18      Tel est le cas tant de l’argument tiré de ce que l’article 95, paragraphe 1, troisième phrase, du règlement 2017/1001 n’est entré en vigueur que le 1er octobre 2017, de sorte qu’il demeure incertain dans quelle mesure l’EUIPO est lié par les éléments fournis par les parties dans le cadre des procédures de nullité et dans quelle mesure ce dernier peut lui-même procéder à l’instruction des faits, que de l’allégation tirée de l’absence d’une jurisprudence établie au regard des exigences liées à la notion juridique de « fait notoire ».

19      À ce dernier égard, il importe de rappeler que le fait qu’une question de droit n’a pas fait l’objet d’un examen par le Tribunal ou par la Cour ne signifie pas pour autant que cette question revêt nécessairement une importance pour le développement du droit de l’Union, l’auteur d’une demande d’admission d’un pourvoi étant toujours tenu de démontrer une telle importance en fournissant des indications précises non seulement sur le caractère de nouveauté de cette question, mais également sur les raisons pour lesquelles ladite question est importante au regard d’un tel développement (ordonnance du 24 février 2022, Sony Interactive Entertainment Europe/EUIPO, C‑678/21 P, EU:C:2022:141, point 23 et jurisprudence citée).

20      En second lieu, en ce qui concerne l’argumentation relative au second moyen du pourvoi, le requérant identifie tant l’erreur de droit prétendument commise par le Tribunal, tirée, en substance, de la violation de l’article 7, paragraphe 1, sous c), du règlement 2017/1001, résultant d’une méconnaissance par cette juridiction de la jurisprudence issue de l’arrêt du 14 septembre 2022, Balaban/EUIPO (Stahlwerk) (T‑705/21, EU:T:2022:546), que la question de droit que ce moyen soulève et indique que cette question est importante pour l’unité, la cohérence et le développement du droit de l’Union.

21      À cet égard, il échet de rappeler que l’argumentation fondée sur la méconnaissance par le Tribunal de sa propre jurisprudence et de celle de la Cour n’est pas, en soi, suffisante pour établir, conformément à la charge de la preuve qui pèse sur l’auteur d’une demande d’admission d’un pourvoi, que ce pourvoi soulève une question importante pour l’unité, la cohérence ou le développement du droit de l’Union. En effet, le demandeur doit respecter, à cette fin, l’ensemble des exigences énoncées au point 16 de la présente ordonnance (voir, par analogie, ordonnance du 27 octobre 2023, Brooks England/EUIPO, C‑504/23 P, EU:C:2023:823, point 19 et jurisprudence citée).

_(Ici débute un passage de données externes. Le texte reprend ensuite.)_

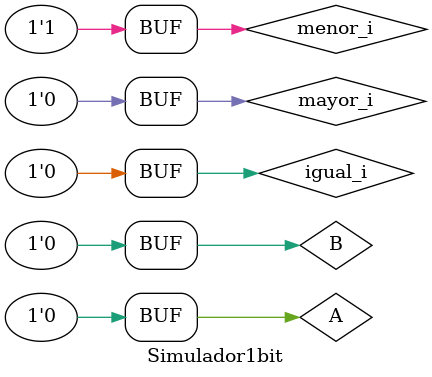
<source format=v>
`timescale 1ns / 1ps


module Simulador1bit;

	// Inputs
	reg A;
	reg B;
	reg igual_i;
	reg mayor_i;
	reg menor_i;

	// Outputs
	wire igual_o;
	wire mayor_o;
	wire menor_o;

	// Instantiate the Unit Under Test (UUT)
	Comparador1bit uut (
		.A(A), 
		.B(B), 
		.igual_i(igual_i), 
		.mayor_i(mayor_i), 
		.menor_i(menor_i), 
		.igual_o(igual_o), 
		.mayor_o(mayor_o), 
		.menor_o(menor_o)
	);

	initial begin
		// Initialize Inputs
		A = 0;
		B = 0;
		igual_i = 0;
		mayor_i = 0;
		menor_i = 0;

		// Wait 100 ns for global reset to finish
		#100;
        
		// Add stimulus here
		
		A = 1;
		B = 1;
		igual_i= 1;
		mayor_i = 0;
		menor_i = 0;
		#100;
		
		A = 1;
		B = 0;
		igual_i= 1;
		mayor_i = 0;
		menor_i = 0;
		#100;
		
		A = 0;
		B = 1;
		igual_i= 1;
		mayor_i = 0;
		menor_i = 0;
		#100;
		
		A = 0;
		B = 0;
		igual_i= 1;
		mayor_i = 0;
		menor_i = 0;
		#100;
		
		A = 0;
		B = 0;
		igual_i= 1;
		mayor_i = 1;
		menor_i = 0;
		#100;
		
		A = 0;
		B = 0;
		igual_i= 0;
		mayor_i = 1;
		menor_i = 0;
		#100;
		
		A = 1;
		B = 0;
		igual_i= 1;
		mayor_i = 0;
		menor_i = 1;
		#100;
		
		A = 0;
		B = 0;
		igual_i= 0;
		mayor_i = 0;
		menor_i = 1;
		#100;
		

	end
      
endmodule


</source>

22      Or, tout d’abord, le requérant n’expose pas, avec la clarté et la précision requises, les éléments permettant d’établir la réalité de la contradiction invoquée. Ensuite, afin d’établir que la question de droit que le second moyen soulèverait est importante pour l’unité et la cohérence du droit de l’Union, le requérant se borne à affirmer, de manière générique, que la réponse que la Cour apportera à cette question permettra d’éviter des divergences entre les décisions de l’EUIPO, du Tribunal et de la Cour. Enfin, s’agissant de la prétendue importance que ladite question revêtirait au regard du développement du droit de l’Union, le requérant n’indique aucune raison spécifique afin de démontrer une telle importance.

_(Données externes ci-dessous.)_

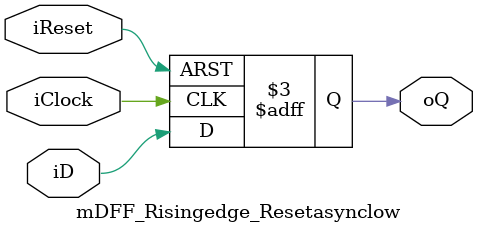
<source format=v>
module mDFF_Risingedge_Resetasynclow (	input iD,
													input iClock,
													input iReset,
													output reg oQ
													);

always @ (posedge iClock or negedge iReset)
begin
	if(iReset == 1'b0)
		oQ <= 1'b0;
	else
		oQ<=iD;
end
endmodule
</source>
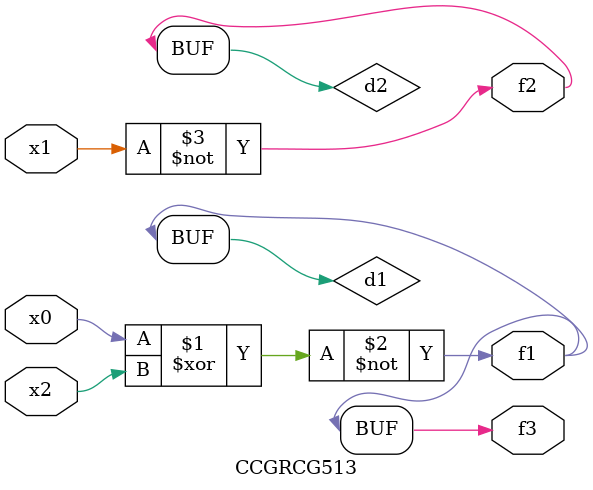
<source format=v>
module CCGRCG513(
	input x0, x1, x2,
	output f1, f2, f3
);

	wire d1, d2, d3;

	xnor (d1, x0, x2);
	nand (d2, x1);
	nor (d3, x1, x2);
	assign f1 = d1;
	assign f2 = d2;
	assign f3 = d1;
endmodule

</source>
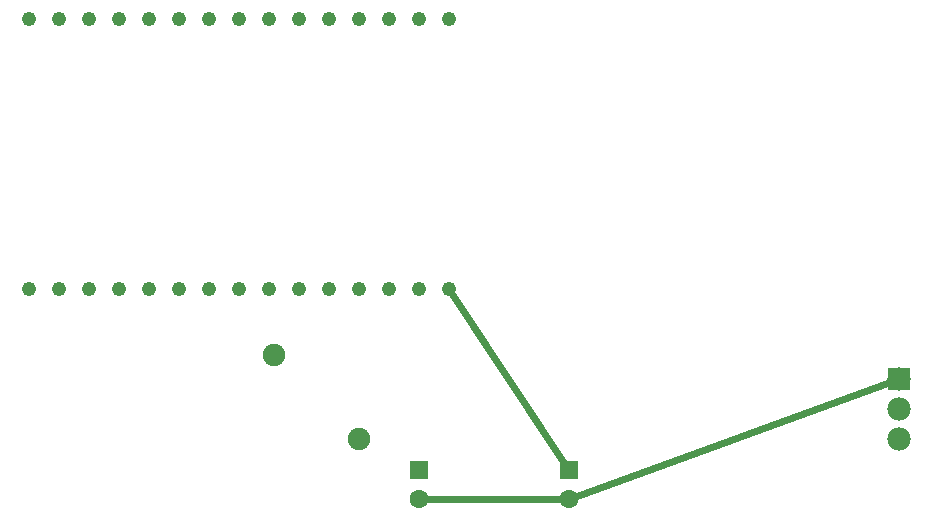
<source format=gbl>
G04 MADE WITH FRITZING*
G04 WWW.FRITZING.ORG*
G04 DOUBLE SIDED*
G04 HOLES PLATED*
G04 CONTOUR ON CENTER OF CONTOUR VECTOR*
%ASAXBY*%
%FSLAX23Y23*%
%MOIN*%
%OFA0B0*%
%SFA1.0B1.0*%
%ADD10C,0.047859*%
%ADD11C,0.062992*%
%ADD12C,0.075000*%
%ADD13C,0.078000*%
%ADD14R,0.062992X0.062992*%
%ADD15R,0.078000X0.078000*%
%ADD16C,0.024000*%
%LNCOPPER0*%
G90*
G70*
G54D10*
X1478Y2099D03*
X1677Y2996D03*
X1578Y2996D03*
X1478Y2996D03*
X1378Y2996D03*
X1278Y2996D03*
X1578Y2099D03*
X1677Y2099D03*
X1378Y2099D03*
X1178Y2996D03*
X1078Y2996D03*
X978Y2996D03*
X879Y2996D03*
X779Y2996D03*
X679Y2996D03*
X579Y2996D03*
X479Y2996D03*
X379Y2996D03*
X280Y2996D03*
X978Y2099D03*
X879Y2099D03*
X779Y2099D03*
X679Y2099D03*
X579Y2099D03*
X479Y2099D03*
X379Y2099D03*
X280Y2099D03*
X1278Y2099D03*
X1178Y2099D03*
X1078Y2099D03*
G54D11*
X2078Y1495D03*
X2078Y1397D03*
X1578Y1495D03*
X1578Y1397D03*
G54D12*
X1095Y1879D03*
X1378Y1596D03*
G54D13*
X3178Y1596D03*
X3178Y1697D03*
X3178Y1797D03*
G54D14*
X2078Y1495D03*
X1578Y1495D03*
G54D15*
X3179Y1796D03*
G54D16*
X1605Y1396D02*
X2051Y1396D01*
D02*
X2104Y1406D02*
X3150Y1786D01*
D02*
X1690Y2081D02*
X2063Y1517D01*
G04 End of Copper0*
M02*
</source>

23      Dans ces conditions, il convient de constater que la demande présentée par le requérant n’est pas de nature à établir que le pourvoi soulève une question importante pour l’unité, la cohérence ou le développement du droit de l’Union.

24      Eu égard à l’ensemble des considérations qui précèdent, il y a lieu de ne pas admettre le pourvoi.

 Sur les dépens

25      Aux termes de l’article 137 du règlement de procédure, applicable à la procédure de pourvoi en vertu de l’article 184, paragraphe 1, de ce règlement, il est statué sur les dépens dans l’ordonnance qui met fin à l’instance.

26      La présente ordonnance étant adoptée avant que le pourvoi n’ait été signifié aux autres parties à la procédure et, par conséquent, avant que celles‑ci n’aient pu exposer des dépens, il convient de décider que la partie requérante supportera ses propres dépens.


Par ces motifs, la Cour (chambre d’admission des pourvois) ordonne :

1)      Le pourvoi n’est pas admis.

2)      M. Okan Balaban supporte ses propres dépens.

Signatures


*      Langue de procédure : l’allemand.